↓

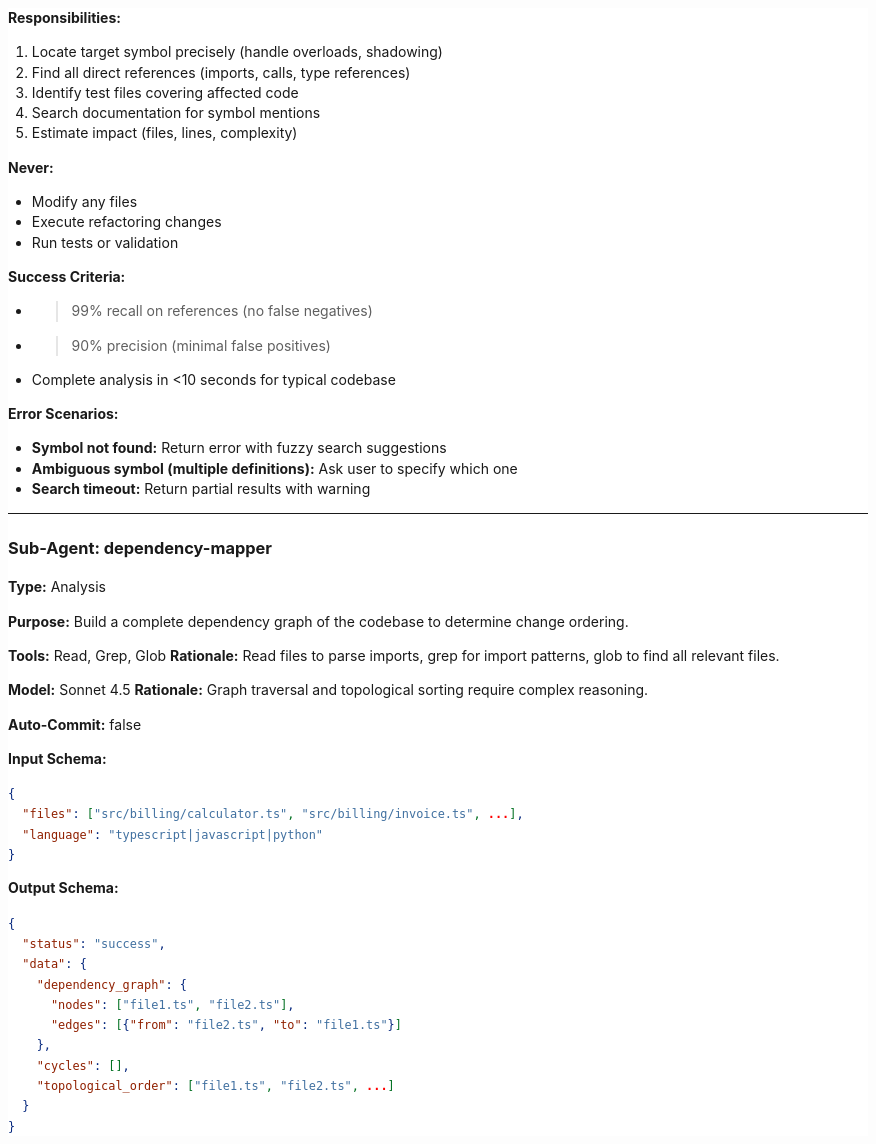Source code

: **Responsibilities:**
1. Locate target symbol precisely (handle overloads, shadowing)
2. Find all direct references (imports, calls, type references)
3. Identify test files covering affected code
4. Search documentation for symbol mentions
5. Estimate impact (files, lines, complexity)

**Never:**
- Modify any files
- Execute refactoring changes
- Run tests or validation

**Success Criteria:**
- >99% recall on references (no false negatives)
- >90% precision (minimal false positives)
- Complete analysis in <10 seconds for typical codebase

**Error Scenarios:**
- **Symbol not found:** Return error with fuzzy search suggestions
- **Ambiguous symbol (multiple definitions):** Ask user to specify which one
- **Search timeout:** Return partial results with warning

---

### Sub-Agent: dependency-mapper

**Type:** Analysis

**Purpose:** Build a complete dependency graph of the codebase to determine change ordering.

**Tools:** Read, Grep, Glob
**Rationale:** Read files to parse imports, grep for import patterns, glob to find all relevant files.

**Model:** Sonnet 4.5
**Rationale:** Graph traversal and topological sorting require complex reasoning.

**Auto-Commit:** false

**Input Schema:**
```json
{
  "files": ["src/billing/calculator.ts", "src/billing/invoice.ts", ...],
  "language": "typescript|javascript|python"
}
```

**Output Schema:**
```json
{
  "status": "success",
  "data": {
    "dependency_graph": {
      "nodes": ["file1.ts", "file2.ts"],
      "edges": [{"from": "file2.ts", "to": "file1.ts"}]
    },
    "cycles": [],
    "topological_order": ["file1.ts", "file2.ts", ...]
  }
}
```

↑
↓

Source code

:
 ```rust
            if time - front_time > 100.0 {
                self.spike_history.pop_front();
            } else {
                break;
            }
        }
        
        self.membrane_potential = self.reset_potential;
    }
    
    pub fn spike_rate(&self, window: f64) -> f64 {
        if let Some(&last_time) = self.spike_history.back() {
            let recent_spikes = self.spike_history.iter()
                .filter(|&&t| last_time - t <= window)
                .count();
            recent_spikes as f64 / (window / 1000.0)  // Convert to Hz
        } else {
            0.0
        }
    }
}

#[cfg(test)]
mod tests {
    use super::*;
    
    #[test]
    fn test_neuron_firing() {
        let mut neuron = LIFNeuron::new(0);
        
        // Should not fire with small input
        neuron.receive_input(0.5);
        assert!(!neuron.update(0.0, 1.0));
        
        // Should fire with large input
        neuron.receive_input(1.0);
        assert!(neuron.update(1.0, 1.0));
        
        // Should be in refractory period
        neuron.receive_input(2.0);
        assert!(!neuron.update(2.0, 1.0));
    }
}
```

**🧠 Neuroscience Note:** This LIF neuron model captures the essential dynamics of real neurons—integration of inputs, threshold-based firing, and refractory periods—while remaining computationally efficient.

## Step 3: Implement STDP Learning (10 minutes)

↑

PROBLEM REQUIREMENTS
Nothing but a number should be given: the tally of lines in the listing that contain "false".

REPLY
3